An article, “Watching Whales Watching Us,” the cover story in yesterday’s New York Times Magazine, illustrated how profoundly anthropomorphic writers about the natural world are becoming. This is the quote that caught my eye:
Somehow the more we learn about whales, the more we’re coming to appreciate the sublimely discomfiting reality that a kind of parallel “us” has long been out there roaming the oceans’ depths, succumbing to our assaults. Indeed, when that baby gray calf bobbed up out of the sea and held there that first morning, staring at me with his huge, slow-blinking eye, it felt to me as if he were taking one impossibly long and quizzical look in the mirror.
When a writer rockets that far over the top, it ruins his credibility.
The “animals are people too” meme is ubiquitous and, I think, destructive. More over at Secondhand Smoke.





July 13th, 2009 | 3:50 pm
This reminds me of a passage from the jolly prophet of mirth in Orthodoxy:
Herbert Spencer would have been greatly annoyed if anyone had called him an imperialist, and therefore it is highly regrettable that nobody did . . . He popularized the contemptible notion that the size of the solar system ought to over-awe the spiritual dogma of man. Why should a man surrender his dignity to the solar system any more than to a whale? If mere size proves that man is not the image of God, then a whale may be the image of God; a somewhat formless image; what one might call an impressionist portrait. It is quite futile to argue that man is small compared to the cosmos; for man was always small compared to the nearest tree.
July 13th, 2009 | 4:43 pm
I once heard it said that such a thing is the fault of Walt Disney, especially in how he instilled in youngsters this idea that animals act, think, and feel just like humans.
July 14th, 2009 | 6:38 am
Where is the argument is made for why whales are not like us (I don’t think the author being criticized here said ‘just’)? Is it just supposed to be obvious? Indeed, many animals are far more intelligent and worthy of ethical treatment than most of us consider. We need more consideration of animal dignity, not less. Especially, as Mary Eberstadt tells us, if we are pro-life:
http://www.firstthings.com/article.php?year=2009&month=05&title_link=pro-animal-pro-life-1243228870
July 14th, 2009 | 10:58 am
Pro life, as I understand it, is about protecting innocent human life. It is a dangerous thing, it seems to me, to conflate the value of animals with that of people. People certainly have a duty to treat animals humanely which arises out of our status as moral beings. But that isn’t the same thing.

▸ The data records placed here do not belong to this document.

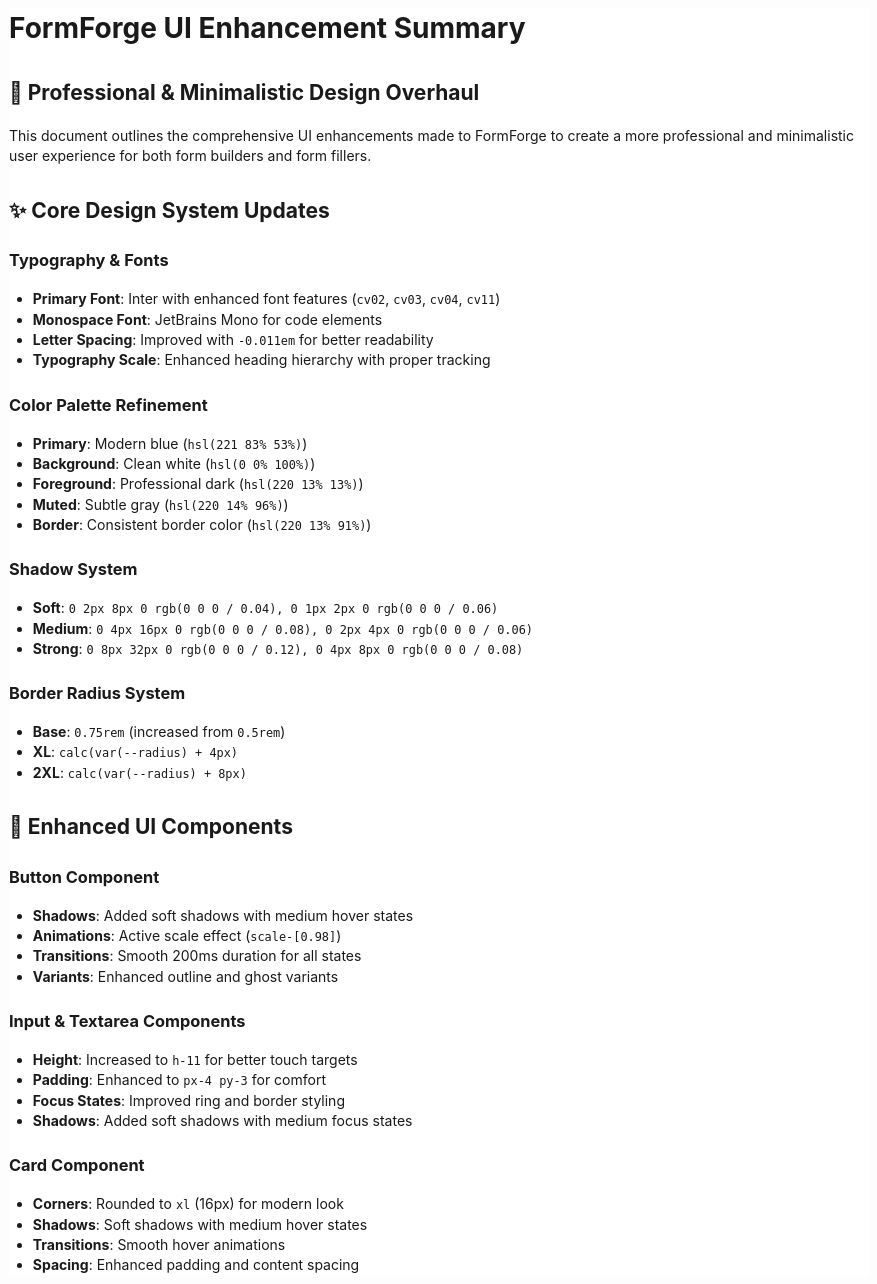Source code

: # FormForge UI Enhancement Summary

## 🎨 Professional & Minimalistic Design Overhaul

This document outlines the comprehensive UI enhancements made to FormForge to create a more professional and minimalistic user experience for both form builders and form fillers.

## ✨ Core Design System Updates

### Typography & Fonts
- **Primary Font**: Inter with enhanced font features (`cv02`, `cv03`, `cv04`, `cv11`)
- **Monospace Font**: JetBrains Mono for code elements
- **Letter Spacing**: Improved with `-0.011em` for better readability
- **Typography Scale**: Enhanced heading hierarchy with proper tracking

### Color Palette Refinement
- **Primary**: Modern blue (`hsl(221 83% 53%)`)
- **Background**: Clean white (`hsl(0 0% 100%)`)
- **Foreground**: Professional dark (`hsl(220 13% 13%)`)
- **Muted**: Subtle gray (`hsl(220 14% 96%)`)
- **Border**: Consistent border color (`hsl(220 13% 91%)`)

### Shadow System
- **Soft**: `0 2px 8px 0 rgb(0 0 0 / 0.04), 0 1px 2px 0 rgb(0 0 0 / 0.06)`
- **Medium**: `0 4px 16px 0 rgb(0 0 0 / 0.08), 0 2px 4px 0 rgb(0 0 0 / 0.06)`
- **Strong**: `0 8px 32px 0 rgb(0 0 0 / 0.12), 0 4px 8px 0 rgb(0 0 0 / 0.08)`

### Border Radius System
- **Base**: `0.75rem` (increased from `0.5rem`)
- **XL**: `calc(var(--radius) + 4px)`
- **2XL**: `calc(var(--radius) + 8px)`

## 🧩 Enhanced UI Components

### Button Component
- **Shadows**: Added soft shadows with medium hover states
- **Animations**: Active scale effect (`scale-[0.98]`)
- **Transitions**: Smooth 200ms duration for all states
- **Variants**: Enhanced outline and ghost variants

### Input & Textarea Components
- **Height**: Increased to `h-11` for better touch targets
- **Padding**: Enhanced to `px-4 py-3` for comfort
- **Focus States**: Improved ring and border styling
- **Shadows**: Added soft shadows with medium focus states

### Card Component
- **Corners**: Rounded to `xl` (16px) for modern look
- **Shadows**: Soft shadows with medium hover states
- **Transitions**: Smooth hover animations
- **Spacing**: Enhanced padding and content spacing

Some Christians think that the faith requires vegetarianism. But Christ’s Last Supper was surely lamb, it being the Passover Feast. St. Paul discusses vegetarianism as the weaker choice. Jesus did not rail against animal sacrifice at the Temple, but at cheating money changers. Etc. Etc.
But that wasn’t the point of the post or the core of my concern. The point is that nature writers are almost desperate in their desire to transform fauna into people. If society buys into that meme, it is very dangeorus.
Thanks for your thoughts Charlie.
July 14th, 2009 | 7:08 pm
Thanks for engaging me, Wesley.
Jesus is never described as eating meat. Kindness to animals is described as a mark of holiness. God originally intended us to eat vegetables and not animals. God originally creates animals ‘because it is not good that man should be alone.’ Paradise is continuously described as non-violent even when it comes to human-animal and animal-animal relations.
Surely it is more serious thing to torture and kill a person than to torture and kill a non-person. But part of being pro-life, I should think, involves a respect for the morally relevant interests of all life. Couldn’t one accept this claim without ‘conflating’ the value of persons with the value of non-persons?